Шесть гридней с фланга навалились на пухнущий строй викингов с воплями идущих в последнюю атаку безумцев. Заглушил их ор разве что грохот столкнувшихся щитов и лязг железа. Нестройная толпа нордов колыхнулась под их напором, и стоящие в задних рядах свалились через частокол обратно в ров. Что такое быть растерянными, викинги не знали. И потому тут же яростно ответили, тесня русов и дробя их щиты. Стрелки с холма тут же напомнили о себе, опрокинув наземь нескольких хирдманов.
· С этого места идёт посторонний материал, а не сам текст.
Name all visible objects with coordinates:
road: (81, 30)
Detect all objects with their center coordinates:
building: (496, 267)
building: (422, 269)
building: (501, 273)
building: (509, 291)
Тому, который только что взбежал на укрепление, стрела со звонким чавком пробила одну щеку и вышла навылет из другой. Он даже не смог заорать от боли закрытым на засов ртом. С дороги его смел прущий следом соратник.
— Бревно! — раздалось сзади.
Привычно пригнувшись, Перстень пропустил над собой здоровенную чурку, подхватил ее снизу, помог перенести через ограду, и три пары рук что было сил швырнули ее в ров. Стоявшие внизу у самого частокола норманны свалились под ее тяжестью, не очень стройно вплетая свой крик боли в творящийся вокруг гвалт. Бежавший по сходням воин, так и не успевший встать на их щиты, брыкнул в воздухе ногами в отчаянной попытке преодолеть возникшую вдруг между ним и укреплением пустоту, но единственное, что ему удалось сделать — повиснуть на частоколе, уцепившись за него руками. Звон от удара, который Перстень обрушил навершием своего меча на его шлем, был ничуть не хуже звона ромейских колоколов. Безмолвным кулем норд свалился вниз.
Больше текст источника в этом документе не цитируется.